Et ces initiatives sont aussi nombreuses que structurantes : Tempelhofer Feld est le symbole de ce jeu d’équilibriste entre groupes d’intérêts, et une preuve de la puissance citoyenne. Ce qui est aujourd’hui le plus grand parc de Berlin était jusqu’en 2010 un aéroport. À sa fermeture, l’espace est rendu aux berlinois qui, depuis, le défendent ardemment contre toute tentative de développement. En 2014, un référendum a définitivement enterré tout projet de construction. Les anciennes pistes d’atterrissage resteront le terrain de jeu des kite-surfers et les abords du tarmac ont leur avenir tout tracé en tant que potagers communautaires. 

Mais sous ses apparences libertaires, Berlin ne s’est pas vraiment laissée aller en termes d’espaces verts. À la réunification, la ville se dote d’un plan et d’un département dédiés aux paysages et espaces publics. La priorité est à la conservation et la compensation. Une première « couronne verte » est dessinée autour du centre : elle joint les parcs existants, les jardins ouvriers et les cimetières (oui, ce sont des espaces verts dans l’approche berlinoise). La récupération des anciens no man’s land fournit à la ville l’occasion de muscler son score vert. C’est ainsi que naissent par exemple le Mauerpark, en lieu et place du passage de l’ancien mur de séparation, ou le Natur-Park Südgelände où la nature reprend ses droits sur des voies désaffectées depuis 1999. 

La ville travaille ses connexions et corridors pour relier ses espaces verts, notamment par l’aménagement des berges, des canaux ou des abords des voies de circulation. Dans les années 2000, le développement urbain est inéluctable et les nouveaux espaces verts que l’on voit apparaître font office de compensation : le parc de Gleisdreieck, développé à partir de 2008, est par exemple la réponse à la construction de la Potsdamer Platz. Dans les années 2010, la montée en puissance des mouvements et initiatives citoyennes orientent les choix de planification et font aujourd’hui de Berlin une ville dont l’avenir s’écrit à plusieurs millions de mains. 
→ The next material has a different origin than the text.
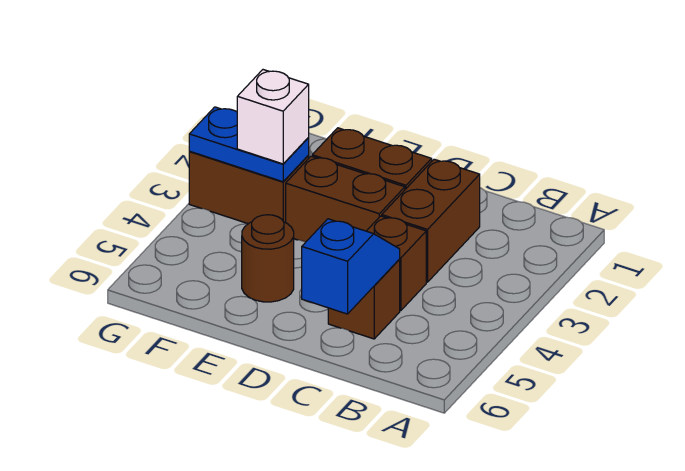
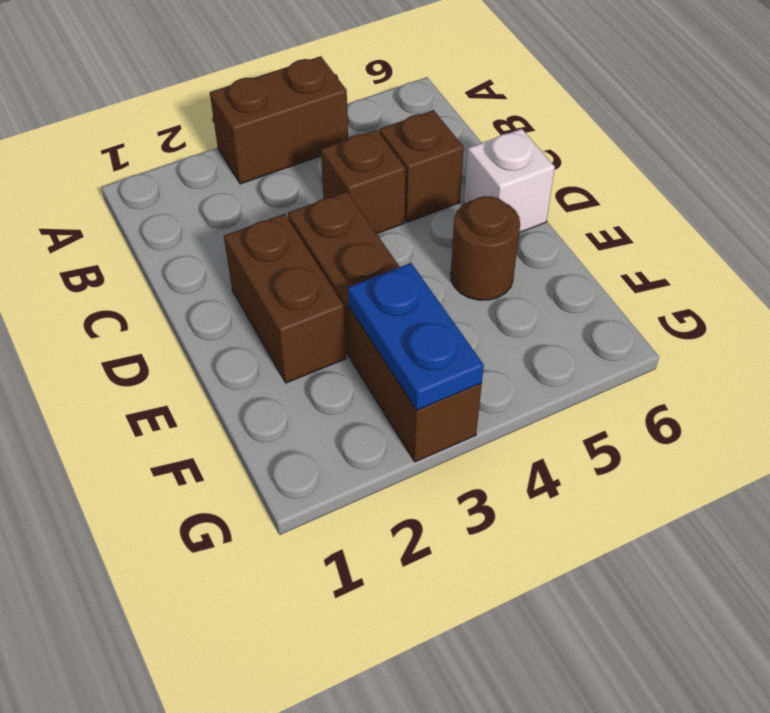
brown 1x2 brick [382,159,480,282] -> brown 1x2 brick moved to [210,56,348,184]
blue 1x2 slope [302,219,400,314] -> none
white 1x1 brick [237,70,309,164] -> white 1x1 brick moved to [464,129,555,233]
Que l’on soit top-down comme à Madrid, ou bottom-up comme à Berlin, l’espace vert est plus que jamais au cœur de la relation entre la ville et ses habitants. Pas étonnant quand ces espaces se retrouvent à la croisée d’enjeux déterminants pour la vivabilité des villes face au changement climatique. Mais au-delà des questions environnementales et de l’évolution des priorités, les espaces verts sont surtout redevenus le reflet de l’identité des villes qui les cultivent.